I spent the whole night awake wondering why. Why had I not realized he wasn't moving? Why did he die? What had I done to make this happen? Was I being punished for something? Had I not taken care of myself well enough?
We went to the hospital at 6:00 am the following day. They started to induce my labor about 8. About 3 pm I knew it was time. I told the nurse I needed to push. She paged and paged the on-call doctor who never responded. Then I told my nurse I just couldn't push. She told me I had to. I said "Please don't ask me to do that." But she just kept saying nice things and rubbing my arm. Then, without a doctor, she delivered him. I remember her asking if I wanted to hold him. The thought hadn't crossed my mind prior to that and I wasn't sure I could do it. She really encouraged me to do so.
She cleaned him up, wrapped him up, put a little hat on his head and brought him to me. He looked so peaceful. We had family there and some of them even held him.
That was the hardest day of my life.
Please light a candle tonight at 7:00 pm to honor all those little babes lost.
16 comments:
You totally made me cry with that one. I am SO very sorry for your loss. I can't even imagine that gut-wrenching pain.
You are a very strong woman, though, and it's obvious that you tried again and were blessed with a beautiful little girl.
I'm glad you had that coffee so you could inspire the rest of us!
I'm so sorry. I can't say much more than that never having been through it myself. I can't imagine the pain but I get a sense of it from your writing.
I hope writing and sharing the story helps you achieve peace.
I don't even know you but hugs anyway :)
I am crying reading your story. Thank you for sharing...I will light a candle in honor of your little one this evening and pray for healing for all those who have experienced such pain. My heart aches for you and everyone who has lost a child.
I am so sorry for your loss. Thank you for allowing us to listen to your story. It helps me so much to talk about my loss and the pain that is still so raw two years later. Thank you for visiting my blog and leaving your sweet comment. I look forward to reading more of your blog.
*tears
My dear friend lost her first pregnancy at 20 weeks. Almost 8 years ago, but the convo still rings clearly in my mind. I can't imagine having to deliver a stillborn baby.
*hugs*
Oh Annike, I'm so sorry for your loss.
Almost two years ago, I had a miscarriage at 9 weeks and I still get sad about it. I can only imagine your pain after having carried your sweet baby boy for 28 weeks.

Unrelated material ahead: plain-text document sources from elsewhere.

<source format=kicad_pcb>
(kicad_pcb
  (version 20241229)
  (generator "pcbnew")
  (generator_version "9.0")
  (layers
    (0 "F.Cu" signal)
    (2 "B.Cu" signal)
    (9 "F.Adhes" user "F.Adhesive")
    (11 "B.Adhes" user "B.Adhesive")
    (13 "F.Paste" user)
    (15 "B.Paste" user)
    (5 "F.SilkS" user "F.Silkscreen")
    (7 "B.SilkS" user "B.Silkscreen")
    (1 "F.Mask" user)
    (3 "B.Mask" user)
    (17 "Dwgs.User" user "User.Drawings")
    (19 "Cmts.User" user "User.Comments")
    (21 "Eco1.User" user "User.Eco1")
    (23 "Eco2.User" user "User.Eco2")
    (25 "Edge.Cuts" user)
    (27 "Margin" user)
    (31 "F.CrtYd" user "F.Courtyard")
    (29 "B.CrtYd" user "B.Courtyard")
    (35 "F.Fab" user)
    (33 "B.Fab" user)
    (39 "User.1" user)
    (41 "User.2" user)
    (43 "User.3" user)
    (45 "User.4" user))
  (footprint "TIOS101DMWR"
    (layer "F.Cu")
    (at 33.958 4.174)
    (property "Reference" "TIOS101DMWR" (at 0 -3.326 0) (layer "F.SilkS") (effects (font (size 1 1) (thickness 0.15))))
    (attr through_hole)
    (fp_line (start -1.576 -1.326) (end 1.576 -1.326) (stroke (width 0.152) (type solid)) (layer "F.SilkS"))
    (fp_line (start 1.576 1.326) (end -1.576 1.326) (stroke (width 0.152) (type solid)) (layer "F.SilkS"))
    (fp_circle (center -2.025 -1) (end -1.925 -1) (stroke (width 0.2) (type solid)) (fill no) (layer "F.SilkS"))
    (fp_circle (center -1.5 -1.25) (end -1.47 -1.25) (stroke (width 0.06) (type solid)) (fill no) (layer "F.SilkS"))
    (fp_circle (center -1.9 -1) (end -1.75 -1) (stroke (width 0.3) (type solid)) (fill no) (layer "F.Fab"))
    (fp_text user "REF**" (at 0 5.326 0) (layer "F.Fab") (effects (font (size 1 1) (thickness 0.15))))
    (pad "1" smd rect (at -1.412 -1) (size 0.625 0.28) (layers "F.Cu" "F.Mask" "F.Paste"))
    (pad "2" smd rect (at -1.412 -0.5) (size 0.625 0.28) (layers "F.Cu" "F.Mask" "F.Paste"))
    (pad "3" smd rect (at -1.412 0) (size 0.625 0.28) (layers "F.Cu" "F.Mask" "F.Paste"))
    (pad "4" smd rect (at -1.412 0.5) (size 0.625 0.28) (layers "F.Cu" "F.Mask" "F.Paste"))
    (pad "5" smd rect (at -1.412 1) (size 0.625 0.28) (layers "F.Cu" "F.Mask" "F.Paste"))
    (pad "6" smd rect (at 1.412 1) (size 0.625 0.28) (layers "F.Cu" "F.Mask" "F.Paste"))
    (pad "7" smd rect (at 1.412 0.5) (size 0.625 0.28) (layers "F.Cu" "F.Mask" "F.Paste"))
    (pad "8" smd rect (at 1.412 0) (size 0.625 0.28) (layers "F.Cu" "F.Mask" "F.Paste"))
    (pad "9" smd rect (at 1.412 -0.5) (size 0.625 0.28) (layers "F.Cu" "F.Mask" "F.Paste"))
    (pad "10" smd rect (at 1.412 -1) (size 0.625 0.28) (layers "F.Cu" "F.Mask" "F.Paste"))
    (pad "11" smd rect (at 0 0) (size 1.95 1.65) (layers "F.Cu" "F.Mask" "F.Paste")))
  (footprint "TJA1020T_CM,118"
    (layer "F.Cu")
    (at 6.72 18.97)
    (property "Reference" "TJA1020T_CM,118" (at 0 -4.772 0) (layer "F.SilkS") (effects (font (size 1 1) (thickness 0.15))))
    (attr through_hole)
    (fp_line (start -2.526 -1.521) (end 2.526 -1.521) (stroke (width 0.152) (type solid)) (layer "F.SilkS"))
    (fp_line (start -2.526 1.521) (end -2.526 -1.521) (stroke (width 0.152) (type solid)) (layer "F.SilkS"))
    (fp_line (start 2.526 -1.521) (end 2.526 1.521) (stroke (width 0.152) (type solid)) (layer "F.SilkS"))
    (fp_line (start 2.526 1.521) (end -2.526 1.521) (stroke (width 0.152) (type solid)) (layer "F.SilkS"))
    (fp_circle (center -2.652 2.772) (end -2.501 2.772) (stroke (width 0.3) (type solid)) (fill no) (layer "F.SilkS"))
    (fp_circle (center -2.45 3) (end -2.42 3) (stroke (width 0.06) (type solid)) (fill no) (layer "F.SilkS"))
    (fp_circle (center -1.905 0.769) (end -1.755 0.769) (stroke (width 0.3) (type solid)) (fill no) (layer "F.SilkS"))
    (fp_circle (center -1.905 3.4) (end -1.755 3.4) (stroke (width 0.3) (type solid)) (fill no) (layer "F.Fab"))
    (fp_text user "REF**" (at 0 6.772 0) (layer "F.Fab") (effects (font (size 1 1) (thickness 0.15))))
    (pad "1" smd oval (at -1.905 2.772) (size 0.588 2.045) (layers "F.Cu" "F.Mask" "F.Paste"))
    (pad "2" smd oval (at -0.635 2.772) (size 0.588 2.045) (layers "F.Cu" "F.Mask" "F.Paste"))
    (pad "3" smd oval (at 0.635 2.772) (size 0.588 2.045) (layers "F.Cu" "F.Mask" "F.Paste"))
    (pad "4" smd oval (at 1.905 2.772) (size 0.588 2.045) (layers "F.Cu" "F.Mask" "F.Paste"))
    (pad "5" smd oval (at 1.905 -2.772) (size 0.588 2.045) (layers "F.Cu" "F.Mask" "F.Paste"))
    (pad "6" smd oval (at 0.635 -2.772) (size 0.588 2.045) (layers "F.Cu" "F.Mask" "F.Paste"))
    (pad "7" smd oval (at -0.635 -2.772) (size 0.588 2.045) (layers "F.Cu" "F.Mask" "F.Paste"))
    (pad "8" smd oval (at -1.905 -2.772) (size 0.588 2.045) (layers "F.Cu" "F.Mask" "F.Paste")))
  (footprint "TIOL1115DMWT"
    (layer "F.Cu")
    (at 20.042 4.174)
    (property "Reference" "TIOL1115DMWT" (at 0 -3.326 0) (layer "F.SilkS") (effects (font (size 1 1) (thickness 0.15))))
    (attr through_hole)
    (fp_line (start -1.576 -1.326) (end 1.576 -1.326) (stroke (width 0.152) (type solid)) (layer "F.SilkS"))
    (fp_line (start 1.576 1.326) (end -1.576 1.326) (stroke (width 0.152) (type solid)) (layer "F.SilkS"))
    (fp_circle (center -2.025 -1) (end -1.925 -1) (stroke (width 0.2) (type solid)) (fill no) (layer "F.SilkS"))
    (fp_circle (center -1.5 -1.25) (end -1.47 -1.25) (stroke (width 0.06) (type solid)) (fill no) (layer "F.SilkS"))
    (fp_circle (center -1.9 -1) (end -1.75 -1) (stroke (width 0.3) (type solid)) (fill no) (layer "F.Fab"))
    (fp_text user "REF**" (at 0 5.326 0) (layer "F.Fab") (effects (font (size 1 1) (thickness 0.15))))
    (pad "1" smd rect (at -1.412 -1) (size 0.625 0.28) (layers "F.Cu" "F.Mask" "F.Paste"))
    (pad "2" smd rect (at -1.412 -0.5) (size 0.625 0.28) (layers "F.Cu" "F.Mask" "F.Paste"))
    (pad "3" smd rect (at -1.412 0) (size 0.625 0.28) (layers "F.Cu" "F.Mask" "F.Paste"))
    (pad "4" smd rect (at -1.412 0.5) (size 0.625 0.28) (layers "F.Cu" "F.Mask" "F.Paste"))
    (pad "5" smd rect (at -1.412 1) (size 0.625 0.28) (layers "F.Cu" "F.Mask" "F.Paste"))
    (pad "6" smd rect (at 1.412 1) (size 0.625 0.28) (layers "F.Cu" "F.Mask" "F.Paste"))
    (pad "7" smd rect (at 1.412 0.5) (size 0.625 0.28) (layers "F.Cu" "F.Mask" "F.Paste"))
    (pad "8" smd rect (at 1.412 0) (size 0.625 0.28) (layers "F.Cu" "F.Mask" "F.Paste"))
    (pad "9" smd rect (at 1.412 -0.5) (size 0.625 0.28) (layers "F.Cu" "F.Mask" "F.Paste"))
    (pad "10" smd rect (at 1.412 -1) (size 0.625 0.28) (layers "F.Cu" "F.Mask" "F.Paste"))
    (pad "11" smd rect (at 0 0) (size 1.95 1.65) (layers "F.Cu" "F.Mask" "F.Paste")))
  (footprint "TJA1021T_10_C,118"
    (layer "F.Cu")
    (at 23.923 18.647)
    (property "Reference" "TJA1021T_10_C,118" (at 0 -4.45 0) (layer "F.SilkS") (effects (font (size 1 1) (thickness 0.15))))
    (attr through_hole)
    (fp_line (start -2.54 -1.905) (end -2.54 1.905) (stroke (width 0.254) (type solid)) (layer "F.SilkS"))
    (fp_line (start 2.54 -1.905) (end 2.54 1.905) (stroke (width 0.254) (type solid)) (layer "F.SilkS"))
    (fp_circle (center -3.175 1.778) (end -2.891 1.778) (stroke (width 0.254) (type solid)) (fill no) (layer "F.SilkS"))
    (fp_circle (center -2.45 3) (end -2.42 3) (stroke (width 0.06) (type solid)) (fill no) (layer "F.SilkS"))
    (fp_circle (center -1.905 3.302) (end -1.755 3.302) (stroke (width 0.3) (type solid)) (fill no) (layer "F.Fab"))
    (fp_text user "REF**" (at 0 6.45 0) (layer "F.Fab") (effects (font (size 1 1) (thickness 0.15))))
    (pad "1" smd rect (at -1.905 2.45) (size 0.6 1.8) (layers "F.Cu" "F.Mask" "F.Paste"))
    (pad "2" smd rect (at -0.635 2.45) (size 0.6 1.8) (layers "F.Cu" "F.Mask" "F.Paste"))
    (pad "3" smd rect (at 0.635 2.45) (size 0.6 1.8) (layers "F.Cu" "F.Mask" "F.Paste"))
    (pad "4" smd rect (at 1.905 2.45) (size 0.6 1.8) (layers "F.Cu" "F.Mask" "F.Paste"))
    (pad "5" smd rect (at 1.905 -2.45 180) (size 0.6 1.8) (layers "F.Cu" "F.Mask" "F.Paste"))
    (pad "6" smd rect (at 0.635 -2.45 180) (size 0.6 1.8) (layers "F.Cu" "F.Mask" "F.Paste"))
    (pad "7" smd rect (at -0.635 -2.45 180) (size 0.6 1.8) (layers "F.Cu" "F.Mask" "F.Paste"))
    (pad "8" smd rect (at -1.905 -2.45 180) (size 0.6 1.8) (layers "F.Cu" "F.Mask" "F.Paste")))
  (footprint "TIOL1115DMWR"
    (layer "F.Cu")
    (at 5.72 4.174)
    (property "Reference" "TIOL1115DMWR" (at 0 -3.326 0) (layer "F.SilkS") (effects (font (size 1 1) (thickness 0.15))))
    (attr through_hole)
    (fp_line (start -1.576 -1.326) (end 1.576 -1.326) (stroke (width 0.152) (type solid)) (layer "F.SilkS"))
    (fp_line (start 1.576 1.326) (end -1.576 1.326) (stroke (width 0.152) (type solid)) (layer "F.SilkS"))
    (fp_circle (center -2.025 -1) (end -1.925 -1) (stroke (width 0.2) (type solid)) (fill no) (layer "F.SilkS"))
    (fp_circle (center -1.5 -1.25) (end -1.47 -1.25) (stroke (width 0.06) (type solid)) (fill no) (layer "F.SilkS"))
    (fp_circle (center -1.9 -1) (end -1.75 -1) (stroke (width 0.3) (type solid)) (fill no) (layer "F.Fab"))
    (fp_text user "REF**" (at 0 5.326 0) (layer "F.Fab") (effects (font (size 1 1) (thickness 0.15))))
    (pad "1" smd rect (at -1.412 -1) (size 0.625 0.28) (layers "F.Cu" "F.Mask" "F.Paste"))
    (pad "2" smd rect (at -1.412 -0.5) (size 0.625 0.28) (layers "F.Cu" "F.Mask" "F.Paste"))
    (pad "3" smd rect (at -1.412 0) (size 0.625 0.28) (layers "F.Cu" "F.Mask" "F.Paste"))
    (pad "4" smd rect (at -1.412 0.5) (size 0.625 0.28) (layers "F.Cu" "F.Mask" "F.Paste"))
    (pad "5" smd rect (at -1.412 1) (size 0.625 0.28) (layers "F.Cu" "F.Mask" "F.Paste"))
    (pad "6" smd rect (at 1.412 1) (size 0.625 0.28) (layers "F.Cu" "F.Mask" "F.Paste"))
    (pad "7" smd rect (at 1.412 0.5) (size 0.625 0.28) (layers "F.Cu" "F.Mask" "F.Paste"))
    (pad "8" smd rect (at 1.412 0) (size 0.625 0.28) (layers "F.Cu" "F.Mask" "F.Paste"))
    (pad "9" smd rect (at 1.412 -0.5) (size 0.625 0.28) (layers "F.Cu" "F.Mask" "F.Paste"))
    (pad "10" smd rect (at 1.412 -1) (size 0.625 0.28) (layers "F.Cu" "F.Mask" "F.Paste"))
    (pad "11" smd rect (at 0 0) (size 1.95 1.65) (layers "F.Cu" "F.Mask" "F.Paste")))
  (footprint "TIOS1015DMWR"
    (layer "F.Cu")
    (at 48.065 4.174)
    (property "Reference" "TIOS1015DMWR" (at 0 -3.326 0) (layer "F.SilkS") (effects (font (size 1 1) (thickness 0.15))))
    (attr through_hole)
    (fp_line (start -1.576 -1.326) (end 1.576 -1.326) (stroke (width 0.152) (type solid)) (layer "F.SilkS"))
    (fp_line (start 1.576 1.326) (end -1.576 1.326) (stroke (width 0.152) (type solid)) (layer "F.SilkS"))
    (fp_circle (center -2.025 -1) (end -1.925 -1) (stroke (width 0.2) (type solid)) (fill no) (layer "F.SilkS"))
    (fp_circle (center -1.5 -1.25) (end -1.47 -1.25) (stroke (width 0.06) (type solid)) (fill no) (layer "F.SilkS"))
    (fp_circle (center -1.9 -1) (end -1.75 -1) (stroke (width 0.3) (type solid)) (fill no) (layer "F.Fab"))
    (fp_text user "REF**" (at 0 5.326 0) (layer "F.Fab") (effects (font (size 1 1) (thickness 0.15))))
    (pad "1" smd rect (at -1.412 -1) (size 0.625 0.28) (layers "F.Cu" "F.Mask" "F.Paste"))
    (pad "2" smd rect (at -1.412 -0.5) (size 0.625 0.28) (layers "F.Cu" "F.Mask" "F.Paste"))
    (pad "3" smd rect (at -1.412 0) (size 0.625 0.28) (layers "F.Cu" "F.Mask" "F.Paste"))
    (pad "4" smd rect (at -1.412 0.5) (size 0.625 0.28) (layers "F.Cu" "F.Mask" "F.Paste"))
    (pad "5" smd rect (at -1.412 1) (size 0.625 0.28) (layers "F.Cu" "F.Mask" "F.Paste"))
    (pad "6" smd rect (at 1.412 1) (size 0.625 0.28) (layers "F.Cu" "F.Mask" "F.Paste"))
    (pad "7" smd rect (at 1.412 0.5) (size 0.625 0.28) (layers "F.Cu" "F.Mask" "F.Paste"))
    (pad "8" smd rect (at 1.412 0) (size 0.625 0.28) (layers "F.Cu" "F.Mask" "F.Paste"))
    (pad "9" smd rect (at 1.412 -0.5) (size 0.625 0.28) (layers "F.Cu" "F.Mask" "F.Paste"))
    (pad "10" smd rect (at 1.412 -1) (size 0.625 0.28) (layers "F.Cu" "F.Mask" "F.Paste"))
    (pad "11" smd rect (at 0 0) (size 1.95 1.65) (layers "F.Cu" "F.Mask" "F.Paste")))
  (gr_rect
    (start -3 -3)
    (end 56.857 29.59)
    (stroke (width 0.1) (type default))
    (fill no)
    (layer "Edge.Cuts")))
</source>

You will be in my prayers today.
My heart still breaks for you, my dear friend, hearing this story again.
I will think of him tonight, sweet baby boy W.
*bear hugs**
I am so very sorry for your loss.
I am so sorry for your loss...sending lots of cyber cuddles ((hugs))...

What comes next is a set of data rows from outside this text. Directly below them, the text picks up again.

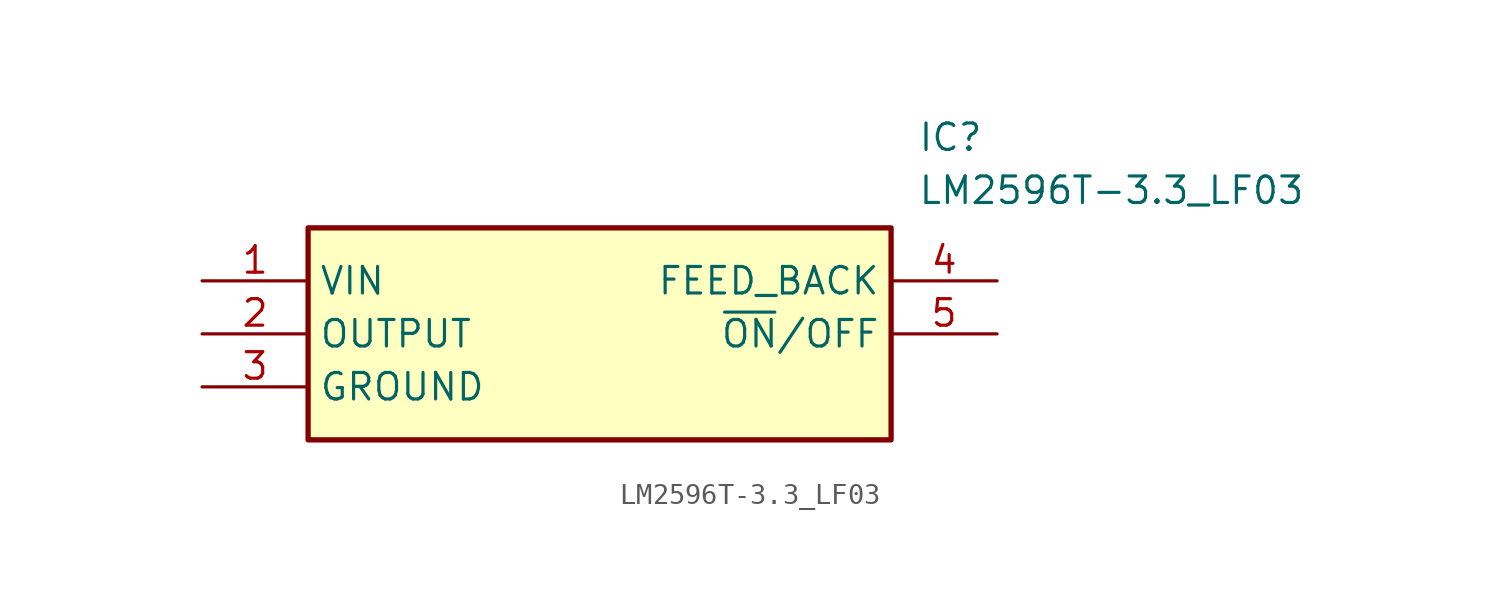
<source format=kicad_sym>
(kicad_symbol_lib
  (version 20211014)
  (generator SamacSys_ECAD_Model)
  (symbol "LM2596T-3.3_LF03"
    (property "Reference" "IC"
      (at 34.29 7.62 0)
      (effects (font (size 1.27 1.27)) (justify left top)))
    (property "Value" "LM2596T-3.3_LF03"
      (at 34.29 5.08 0)
      (effects (font (size 1.27 1.27)) (justify left top)))
    (rectangle
      (start 5.08 2.54)
      (end 33.02 -7.62)
      (stroke (width 0.254) (type default))
      (fill (type background)))
    (pin passive line
      (at 0 0 0)
      (length 5.08)
      (name "VIN" (effects (font (size 1.27 1.27))))
      (number "1" (effects (font (size 1.27 1.27)))))
    (pin passive line
      (at 0 -2.54 0)
      (length 5.08)
      (name "OUTPUT" (effects (font (size 1.27 1.27))))
      (number "2" (effects (font (size 1.27 1.27)))))
    (pin passive line
      (at 0 -5.08 0)
      (length 5.08)
      (name "GROUND" (effects (font (size 1.27 1.27))))
      (number "3" (effects (font (size 1.27 1.27)))))
    (pin passive line
      (at 38.1 0 180)
      (length 5.08)
      (name "FEED_BACK" (effects (font (size 1.27 1.27))))
      (number "4" (effects (font (size 1.27 1.27)))))
    (pin passive line
      (at 38.1 -2.54 180)
      (length 5.08)
      (name "~{ON}/OFF" (effects (font (size 1.27 1.27))))
      (number "5" (effects (font (size 1.27 1.27)))))))
</source>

my sister endured the trials/heartache of a stillborn last year. Though I have not been through such a trial, some of this still resonates...thanks for sharing! beautifully done.
Thats heartbreaking. Sorry for the loss of your little one. ..x..

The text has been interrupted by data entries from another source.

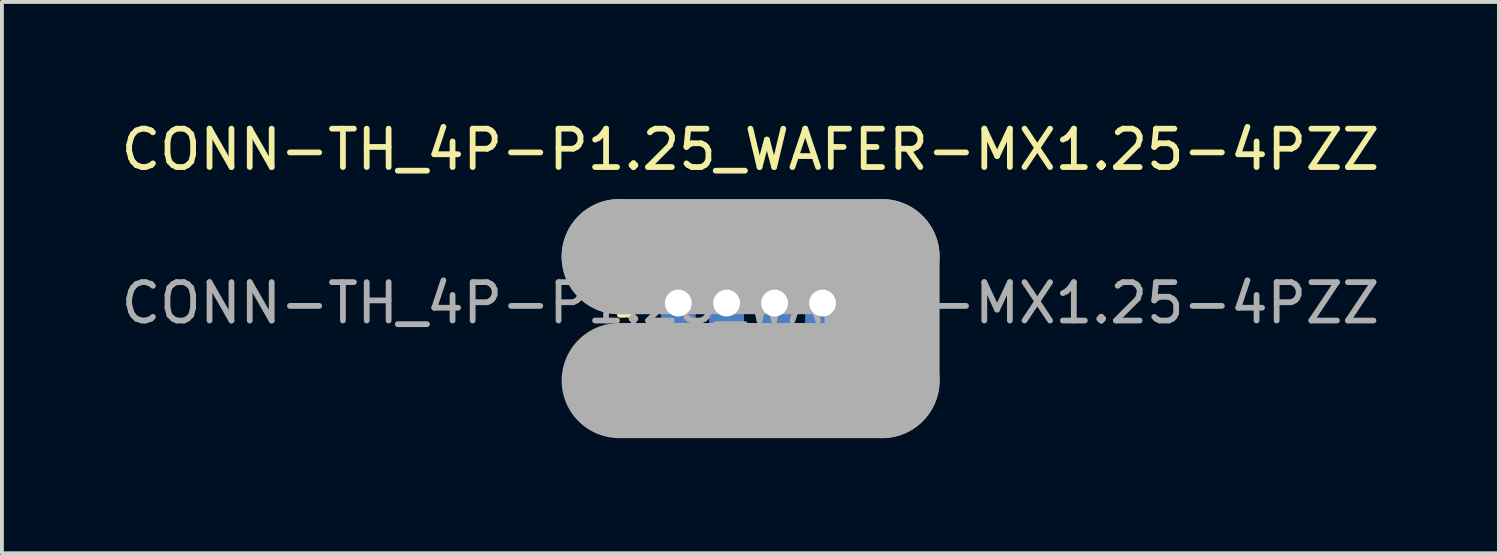
<source format=kicad_pcb>
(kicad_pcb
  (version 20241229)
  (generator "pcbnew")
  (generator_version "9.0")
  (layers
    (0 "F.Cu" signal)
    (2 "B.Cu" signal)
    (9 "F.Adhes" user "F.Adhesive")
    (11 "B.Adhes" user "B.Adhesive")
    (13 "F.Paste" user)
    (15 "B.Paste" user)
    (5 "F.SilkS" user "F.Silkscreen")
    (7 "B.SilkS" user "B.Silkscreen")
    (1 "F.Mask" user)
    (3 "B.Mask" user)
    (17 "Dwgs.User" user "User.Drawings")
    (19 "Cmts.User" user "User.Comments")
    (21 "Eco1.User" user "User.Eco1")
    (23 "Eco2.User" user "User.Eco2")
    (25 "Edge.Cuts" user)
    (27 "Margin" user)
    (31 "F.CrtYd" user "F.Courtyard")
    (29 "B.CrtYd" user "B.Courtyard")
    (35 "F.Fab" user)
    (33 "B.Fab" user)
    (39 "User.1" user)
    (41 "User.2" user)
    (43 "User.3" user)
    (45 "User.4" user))
  (footprint "CONN-TH_4P-P1.25_WAFER-MX1.25-4PZZ"
    (layer "F.Cu")
    (at 16.506 4.848)
    (property "Reference" "CONN-TH_4P-P1.25_WAFER-MX1.25-4PZZ" (at 0 -4 0) (layer "F.SilkS") (effects (font (size 1 1) (thickness 0.15))))
    (attr through_hole)
    (fp_line (start -3.43 0.77) (end -3.3 0.77) (stroke (width 0.15) (type solid)) (layer "F.SilkS"))
    (fp_line (start -3.4 0.3) (end -3.17 0.3) (stroke (width 0.15) (type solid)) (layer "F.SilkS"))
    (fp_line (start -3.3 0.3) (end -3.4 0.3) (stroke (width 0.15) (type solid)) (layer "F.SilkS"))
    (fp_line (start -3.3 0.77) (end -3.43 0.77) (stroke (width 0.15) (type solid)) (layer "F.SilkS"))
    (fp_line (start -3.3 0.77) (end -3.17 0.77) (stroke (width 0.15) (type solid)) (layer "F.SilkS"))
    (fp_line (start -3.17 -0.97) (end 0 -0.97) (stroke (width 0.15) (type solid)) (layer "F.SilkS"))
    (fp_line (start -3.17 0.3) (end -3.17 -0.97) (stroke (width 0.15) (type solid)) (layer "F.SilkS"))
    (fp_line (start -3.17 0.77) (end -3.17 1.78) (stroke (width 0.15) (type solid)) (layer "F.SilkS"))
    (fp_line (start -3.17 1.78) (end -2.66 1.78) (stroke (width 0.15) (type solid)) (layer "F.SilkS"))
    (fp_line (start -2.66 1.78) (end -2.66 1.91) (stroke (width 0.15) (type solid)) (layer "F.SilkS"))
    (fp_line (start 2.67 1.78) (end 2.67 1.91) (stroke (width 0.15) (type solid)) (layer "F.SilkS"))
    (fp_line (start 3.18 -0.97) (end 0 -0.97) (stroke (width 0.15) (type solid)) (layer "F.SilkS"))
    (fp_line (start 3.18 0.3) (end 3.18 -0.97) (stroke (width 0.15) (type solid)) (layer "F.SilkS"))
    (fp_line (start 3.18 0.77) (end 3.18 1.78) (stroke (width 0.15) (type solid)) (layer "F.SilkS"))
    (fp_line (start 3.18 1.78) (end 2.67 1.78) (stroke (width 0.15) (type solid)) (layer "F.SilkS"))
    (fp_line (start 3.3 0.3) (end 3.4 0.3) (stroke (width 0.15) (type solid)) (layer "F.SilkS"))
    (fp_line (start 3.31 0.77) (end 3.18 0.77) (stroke (width 0.15) (type solid)) (layer "F.SilkS"))
    (fp_line (start 3.31 0.77) (end 3.43 0.77) (stroke (width 0.15) (type solid)) (layer "F.SilkS"))
    (fp_line (start 3.4 0.3) (end 3.18 0.3) (stroke (width 0.15) (type solid)) (layer "F.SilkS"))
    (fp_line (start 3.43 0.77) (end 3.31 0.77) (stroke (width 0.15) (type solid)) (layer "F.SilkS"))
    (fp_line (start -3.42 -1.21) (end -3.42 -1.21) (stroke (width 3) (type solid)) (layer "F.Fab"))
    (fp_line (start -3.42 -1.21) (end 3.43 -1.21) (stroke (width 3) (type solid)) (layer "F.Fab"))
    (fp_line (start 3.43 -1.21) (end 3.43 2.02) (stroke (width 3) (type solid)) (layer "F.Fab"))
    (fp_line (start 3.43 2.02) (end -3.42 2.02) (stroke (width 3) (type solid)) (layer "F.Fab"))
    (fp_circle (center 3.45 -1.24) (end 3.48 -1.24) (stroke (width 0.06) (type solid)) (fill no) (layer "F.Fab"))
    (fp_text user "${REFERENCE}" (at 0 0 0) (layer "F.Fab") (effects (font (size 1 1) (thickness 0.15))))
    (pad "1" thru_hole rect (at 1.88 0) (size 0.9 1.5) (drill 0.7) (layers "*.Cu" "*.Mask"))
    (pad "2" thru_hole rect (at 0.63 0) (size 0.9 1.5) (drill 0.7) (layers "*.Cu" "*.Mask"))
    (pad "3" thru_hole rect (at -0.62 0) (size 0.9 1.5) (drill 0.7) (layers "*.Cu" "*.Mask"))
    (pad "4" thru_hole rect (at -1.88 0) (size 0.9 1.5) (drill 0.7) (layers "*.Cu" "*.Mask")))
  (gr_rect
    (start -3 -3)
    (end 36.012 11.368)
    (stroke (width 0.1) (type default))
    (fill no)
    (layer "Edge.Cuts")))
</source>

Well here I sit and cry. I am so terrified of this being a story that I may have to tell. I turn 34 weeks tomorrow. Thank you for being brave and sharing your story.
Thanks for sharing Nikke. You know that I have a similar story, although I did not have to deliver our baby. I know it was hard for you to share, but glad you did. Prayers for you tonight...
OMG I'm so sorry. What a nightmare you have been through.
I had a m/c at 10 weeks and it was so hard--but not close, I'm sure, to what you endured.
Hugs!!
Thank you for sharing this. I've never lost a child, so I don't know how you feel, but I do know if would be hard for me to even write about it.
I am so very sorry for your loss. There is nothing worse than losing a baby or child. Thank you for sharing your story.